Le vent de ma course emplit mon crâne d’une rumeur confuse. Je cours avec toute ma vie, avec tout mon être. Courir paraît être ma raison sociale. Le malheur, lorsqu’on se déplace, c’est qu’on finit toujours par atteindre quelque chose. Et le quelque chose qui se dresse devant moi n’est autre qu’un mur. C’est l’obstacle le plus décourageant pour un fuyard, surtout lorsqu’il mesure quatre mètres de haut !

Je me retourne : les flics sont à moins de trente mètres et, tout en cavalant, sortent leur artillerie des grands jours.

L’endroit où je me trouve forme un cul-de-sac. Si au moins j’avais encore la mitraillette ! Elle ne me permettrait sans doute pas de tenir un siège, mais du moins aurais-je la satisfaction de leur faire payer ma peau le prix qu’elle vaut, d’après une estimation personnelle.

Au lieu de ça, je vais me faire avoir comme un rat, dans ce renfoncement. Je m’insurge. Faut dire que toute ma garce de vie je n’ai fait que ça : m’insurger !

Je mets la main à ma poche et je sens quelque chose de dur. C’est le pistolet que j’y ai remisé tout à l’heure, pour grimper à l’échelle dans l’entrepôt de Little Joly. Je le sors et le braque en direction de mes poursuivants. Celui qui est le plus près de moi est large comme l’entrée de Prisunic ; lui coller une fève est un exercice pour débutant. Il la ramasse dans le cou et culbute comme un lapin en vomissant son sang de goret.

— Et d’un ! je fais.

Ce sera le seul, car mon feu est vide. Il n’y a que dans les bouquins à dix cents qu’on peut abattre un régiment de cavalerie sans jamais recharger son arme. Mon ultime mitraillage a stoppé l’ardeur de la meute. Il reste trois flics en course. Ces fumelards s’immobilisent et me couchent en joue.

Je dis un good bye général au monde et je m’apprête à m’envoler chez Saint Pierre lorsque mes yeux tombent sur une espèce de canal minuscule qui passe sous le mur. C’est un conduit large de cinquante centimètres environ, par lequel les jardiniers de la propriété doivent évacuer la flotte de la piscine. Au moment où je me jette dedans, ça crache épais en face.
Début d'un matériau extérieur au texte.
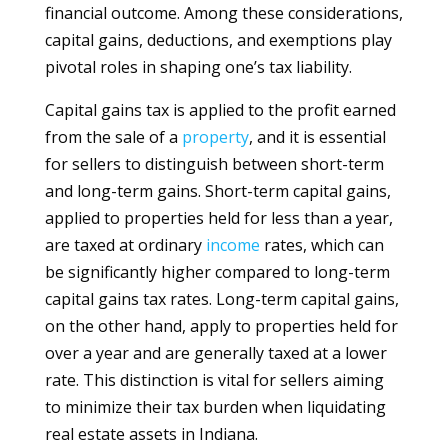
financial outcome. Among these considerations,
capital gains, deductions, and exemptions play
pivotal roles in shaping one’s tax liability.
Capital gains tax is applied to the profit earned
from the sale of a
property
, and it is essential
for sellers to distinguish between short-term
and long-term gains. Short-term capital gains,
applied to properties held for less than a year,
are taxed at ordinary
income
rates, which can
be significantly higher compared to long-term
capital gains tax rates. Long-term capital gains,
on the other hand, apply to properties held for
over a year and are generally taxed at a lower
rate. This distinction is vital for sellers aiming
to minimize their tax burden when liquidating
real estate assets in Indiana.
Les balles passent en escadrille au-dessus de ma trombine puis se mettent à faire voler des mottes de terre tout autour de ma petite personne. Il s’en est fallu d’un millionième de seconde que j’intercepte cette gracieuse décharge.

De lièvre que j’étais, me voilà transformé en couleuvre. Je me faufile dans le conduit et m’insère dans l’épaisseur du mur. S’agit sûrement de la muraille de Chine, car ça n’en finit pas. Je comprends alors que le petit canal à partir du mur n’est plus à l’air libre, mais se transforme en canalisation ordinaire. De fait, le conduit s’arrondit. Je rampe aussi vite que je peux, en me disant que si les matuches ont le temps de se rancarder sur l’issue de cette canalisation, je vais être enfumé là-dedans comme un renard dans son trou.